If you click the Wikidata item link on this category’s page, you’ll see all the data about it that you can retrieve with a SPARQL query to the Wikimedia endpoint, as I’ve described in my last few blog entries. The cool thing for this particular resource is that one property is called Wikidata SPARQL query equivalent, and its value is the query that will retrieve a list of the portraits with fruit. In other words, Wikidata has a triple that looks like this:

  • subject: wd:Q29789760 (the Wikidata category “portraits with fruit”)

  • predicate: p:P3921 (“Wikidata SPARQL query equivalent”)

  • object: SELECT DISTINCT ?item WHERE { ?item wdt:P31/wdt:P279\* wd:Q838948 . ?item wdt:P136/wdt:P31?/wdt:P279\* wd:Q134307 . ?item wdt:P180/wdt:P31?/wdt:P279\* wd:Q3314483 . }

Paste that object value into the Wikidata query service, and you can run it to get a list of the portraits.

That may seem like a lot of trouble to get this list, but that’s not really the point.
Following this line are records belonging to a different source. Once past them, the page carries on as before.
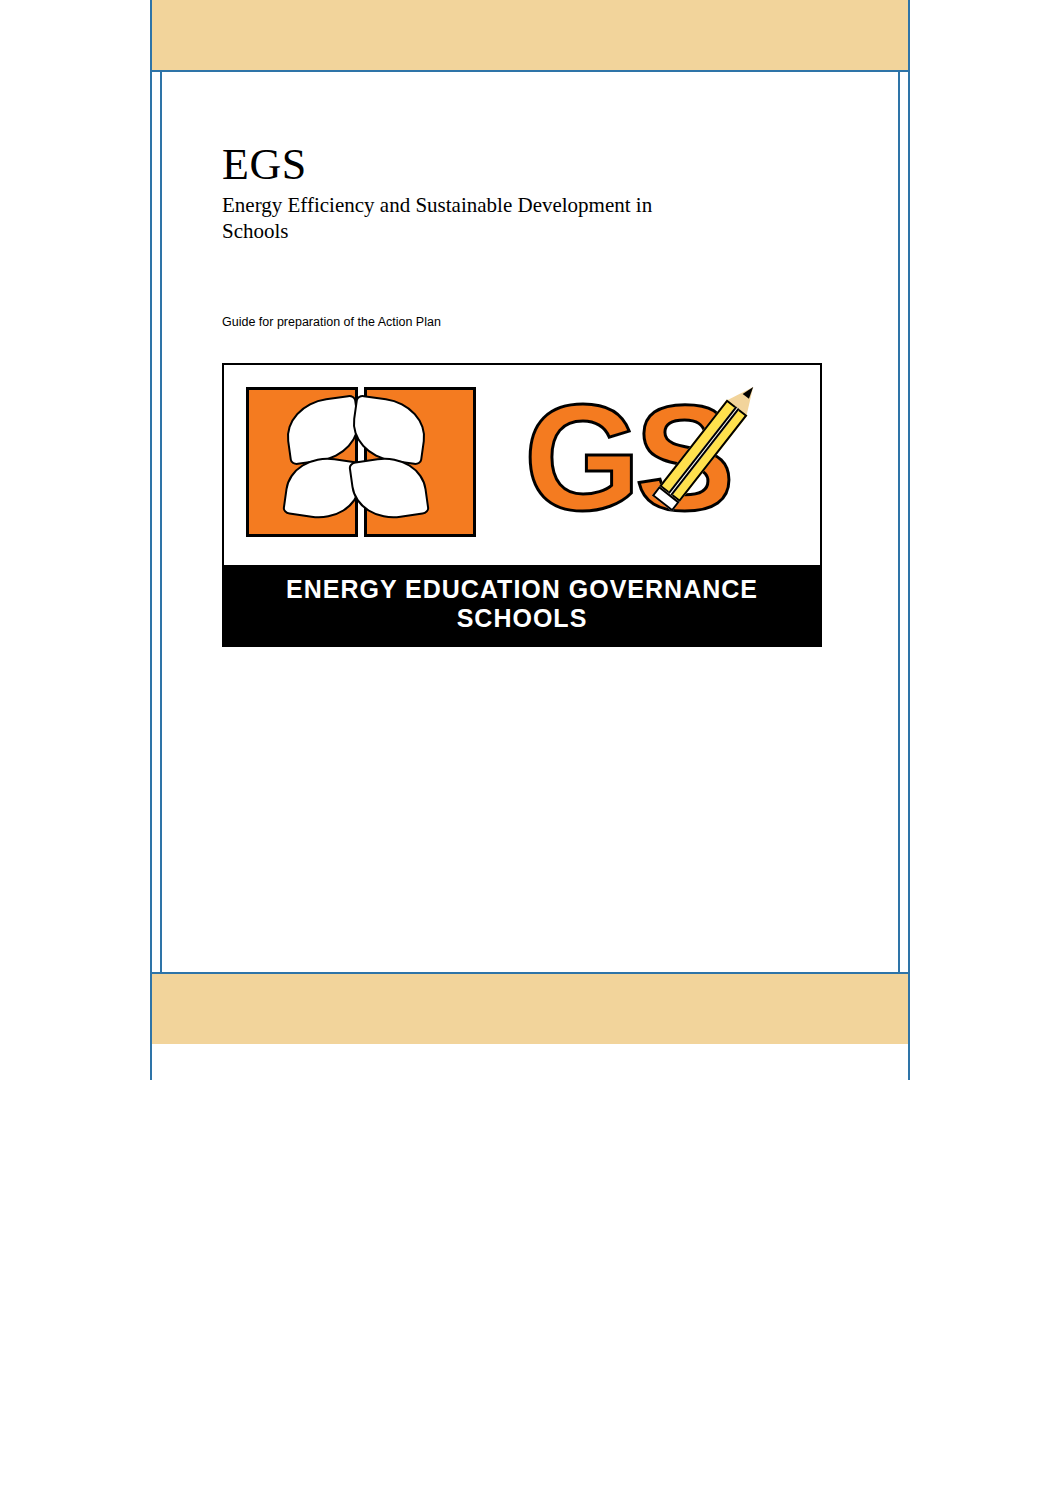EGS
Energy Efficiency and Sustainable Development in
Schools
Guide for preparation of the Action Plan
GS
ENERGY EDUCATION GOVERNANCE SCHOOLS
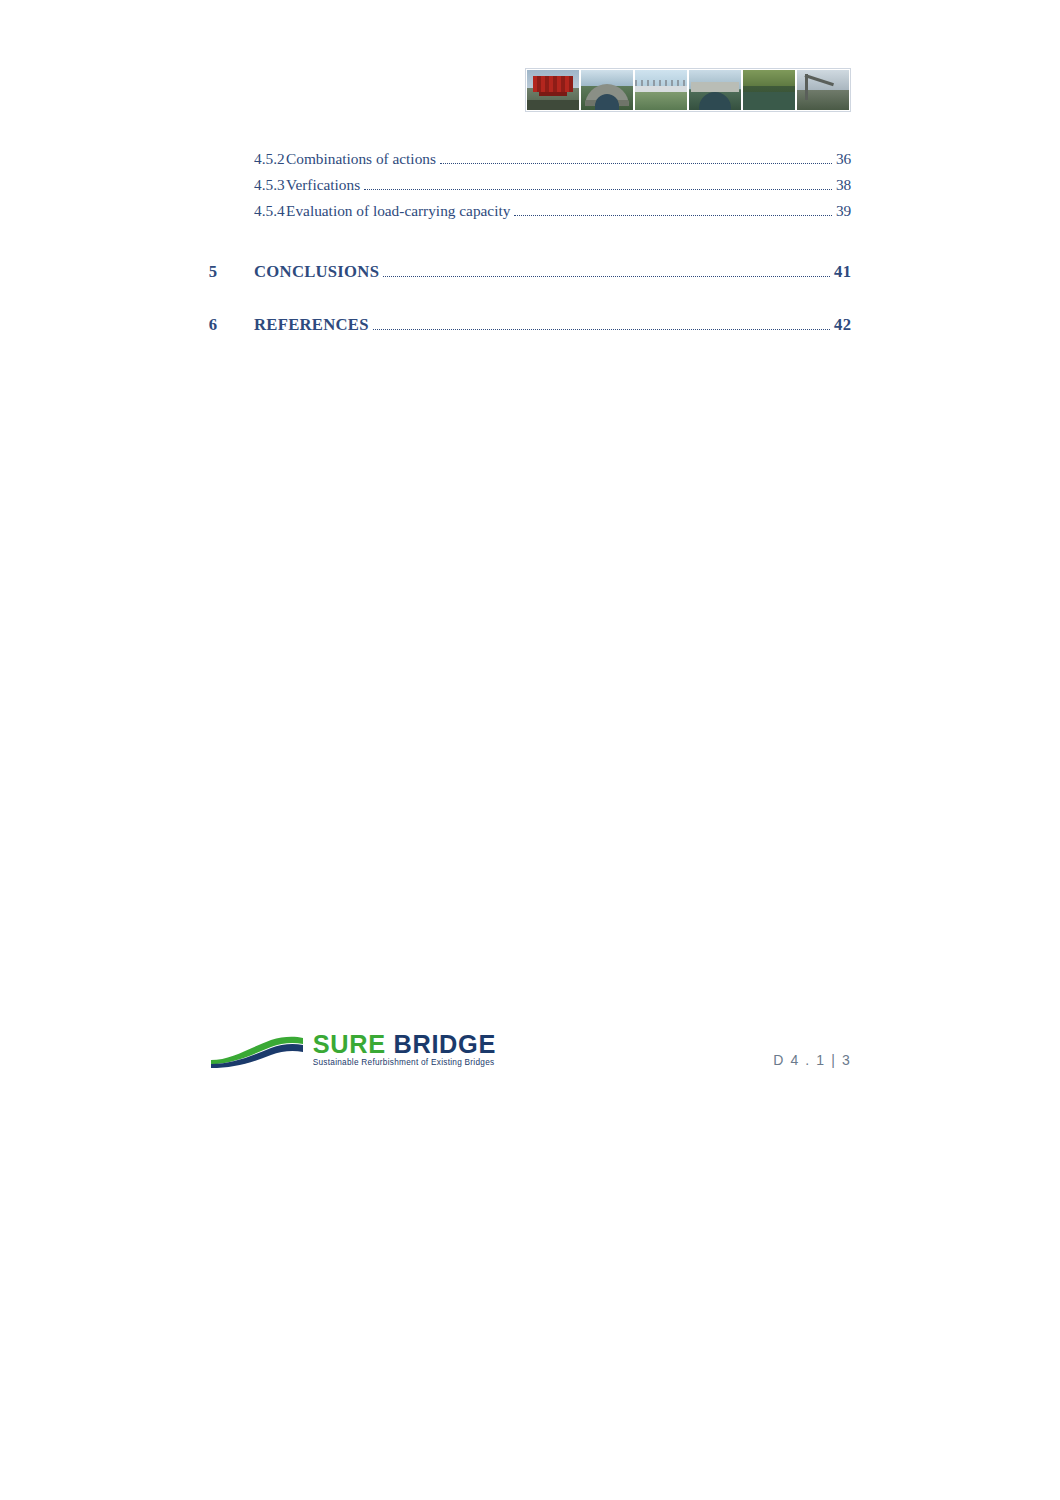4.5.2 Combinations of actions 36
4.5.3 Verfications 38
4.5.4 Evaluation of load-carrying capacity 39
5 CONCLUSIONS 41
6 REFERENCES 42
SURE BRIDGE
Sustainable Refurbishment of Existing Bridges
D 4 . 1 | 3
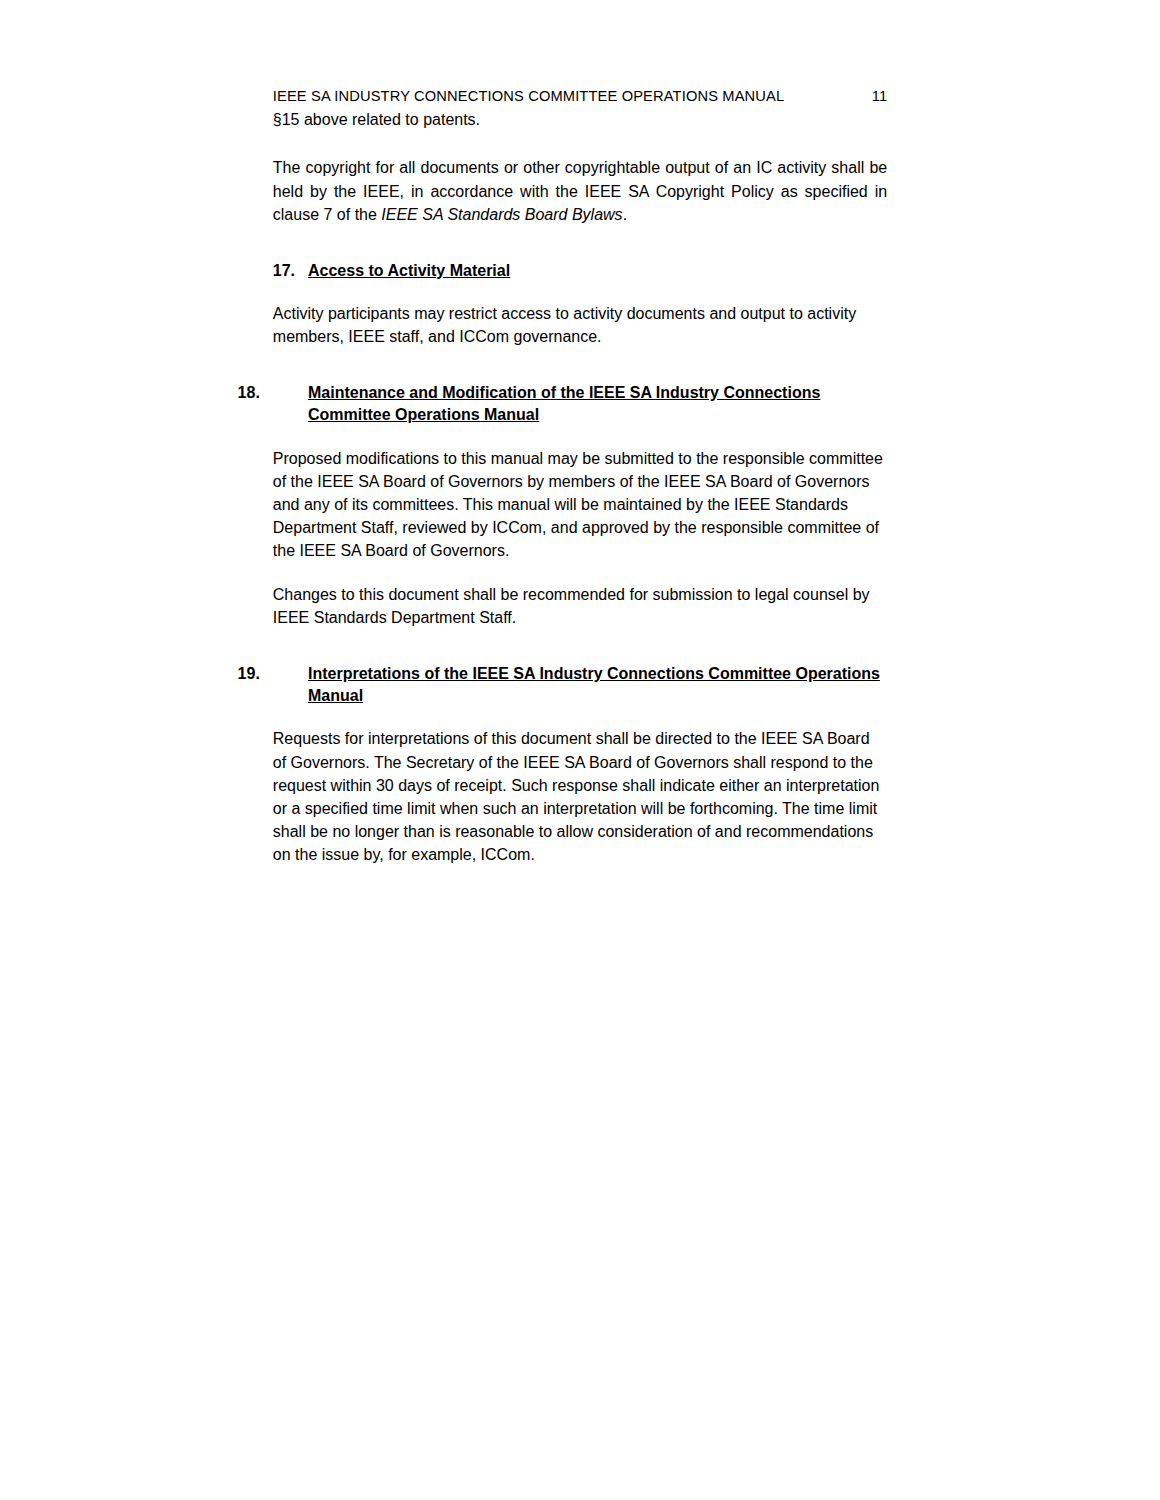IEEE SA Industry Connections Committee Operations Manual 11
§15 above related to patents.
The copyright for all documents or other copyrightable output of an IC activity shall be held by the IEEE, in accordance with the IEEE SA Copyright Policy as specified in clause 7 of the IEEE SA Standards Board Bylaws.
17. Access to Activity Material
Activity participants may restrict access to activity documents and output to activity members, IEEE staff, and ICCom governance.
18. Maintenance and Modification of the IEEE SA Industry Connections Committee Operations Manual
Proposed modifications to this manual may be submitted to the responsible committee of the IEEE SA Board of Governors by members of the IEEE SA Board of Governors and any of its committees. This manual will be maintained by the IEEE Standards Department Staff, reviewed by ICCom, and approved by the responsible committee of the IEEE SA Board of Governors.
Changes to this document shall be recommended for submission to legal counsel by IEEE Standards Department Staff.
19. Interpretations of the IEEE SA Industry Connections Committee Operations Manual
Requests for interpretations of this document shall be directed to the IEEE SA Board of Governors. The Secretary of the IEEE SA Board of Governors shall respond to the request within 30 days of receipt. Such response shall indicate either an interpretation or a specified time limit when such an interpretation will be forthcoming. The time limit shall be no longer than is reasonable to allow consideration of and recommendations on the issue by, for example, ICCom.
This query gives you a head start in developing more sophisticated queries on the topic.

When I wondered how many Wikimedia resources used this predicate, I found that the ones using it were easier to understand if they also had an rdfs:label value. So, I entered this query to count the subjects that had both:

SELECT (count(*) as ?count) WHERE { 
  ?s wdt:P3921 ?o ;
     rdfs:label ?label .
  }

Two weeks ago there were 316, but as I write this there are almost a hundred more, so the number is growing at a good pace.

The idea of a SPARQL query as an object in an RDF triple is not new. It’s part of the Shapes Constraint Language (SHACL), as demonstrated by one of its test cases. SHACL is a W3C specification that lets you specify constraints on data–for example, to validate that certain properties are required for instances of a particular class and that others are optional. (This is a lot more difficult using OWL.) I’ll be looking at SHACL more closely in the coming months; meanwhile, I’ll be keeping an eye on the SPARQL queries being added to Wikidata where we can retrieve them with our own SPARQL queries.